Last but not least, Red Handed explores the relationships between China and America’s system of higher education. As Schweizer explains, “[e]ntire institutions of higher learning in the United States are being influenced by the flow of money from China via large gifts from wealthy alumni linked to the mainland’s power structure.” Indeed, Schweizer recounts the story of how Alibaba cofounder and Yale graduate, Joe Tsai, donated $30 million to the China Center at Yale Law School, rebranding it the Paul Tsai China Center. Federal law requires American universities to disclose foreign donations to the Department of Education. Given there is no record of any donation from Tsai’s single U.S.-based foundation to Yale, the Education Department launched an investigation into Tsai’s gifts and foreign gifts Yale received from 2014 to 2017. As Schweizer informs readers, “What officials discovered was that Yale—over and above the Tsai donations—was not listing hundreds of millions of dollars of overseas gifts they had received, many of them from mainland China.” It’s no wonder that Yale and so many of America’s universities have such a pro-Beijing tone, refusing to criticize the Chinese Communist Party’s human rights abuses and failing to notice the economic espionage occurring in their own laboratories.

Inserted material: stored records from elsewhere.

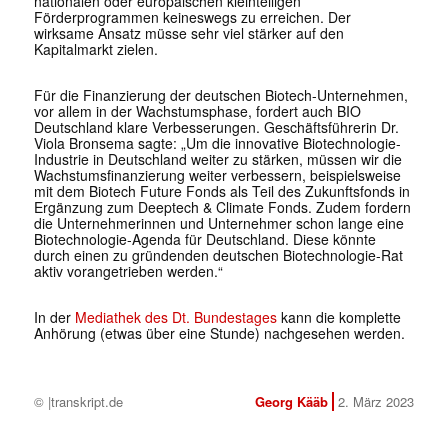
nationalen oder europäischen kleinteiligen
Förderprogrammen keineswegs zu erreichen. Der
wirksame Ansatz müsse sehr viel stärker auf den
Kapitalmarkt zielen.
Für die Finanzierung der deutschen Biotech-Unternehmen,
vor allem in der Wachstumsphase, fordert auch BIO
Deutschland klare Verbesserungen. Geschäftsführerin Dr.
Viola Bronsema sagte: „Um die innovative Biotechnologie-
Industrie in Deutschland weiter zu stärken, müssen wir die
Wachstumsfinanzierung weiter verbessern, beispielsweise
mit dem Biotech Future Fonds als Teil des Zukunftsfonds in
Ergänzung zum Deeptech & Climate Fonds. Zudem fordern
die Unternehmerinnen und Unternehmer schon lange eine
Biotechnologie-Agenda für Deutschland. Diese könnte
durch einen zu gründenden deutschen Biotechnologie-Rat
aktiv vorangetrieben werden.“
In der
Mediathek des Dt. Bundestages
kann die komplette
Anhörung (etwas über eine Stunde) nachgesehen werden.
© |transkript.de
Georg Kääb
2. März 2023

Rounding out his book, Schweizer concludes Red Handed by proffering several much-needed suggestions for lawmakers to consider. These include passing laws on the following:

  • Banning lobbying on behalf of Chinese military- and intelligence-linked companies;
  • Banning Chinese military- and intelligence-linked companies from appearing on the American stock exchanges; and
  • Banning joint research by American universities, investors, and corporations with Chinese military and intelligence projects.

Schweizer also provides some much-needed solutions for corporate America and the media to consider:

  • Journalists need to openly ask questions about links to China;
  • Media companies need to insist on truth and transparency when it comes to their experts;
  • Wall Street firms need to consistently apply Environmental, Social, and Governance (ESG) standards to Chinese companies (*cough* Larry Fink); and
  • Use shareholder activism to hold corporate executives to account.

While we at FEP think that a great many of the ESG proposals and initiatives pushed on American companies each year are inefficient, half-baked and even downright discriminatory and immoral, we certainly agree with Schweizer that the only thing worse than supporting such proposals here in the states is then to also refrain from applying them abroad, which is the habit of Fink and his cohort. It all begins to look very much like a carefully considered conspiracy against American interests.

In closing, Schweizer reminds readers that bipartisan cooperation is necessary if the United States is going to successfully push back against the Chinese Communist Party’s Uighur genocide, human rights abuses, and overall quest to dethrone the United States as the world’s superpower. As Schweizer points out, if former President Trump and Senate Majority Leader Chuck Schumer could find common ground on China, perhaps there’s hope after all.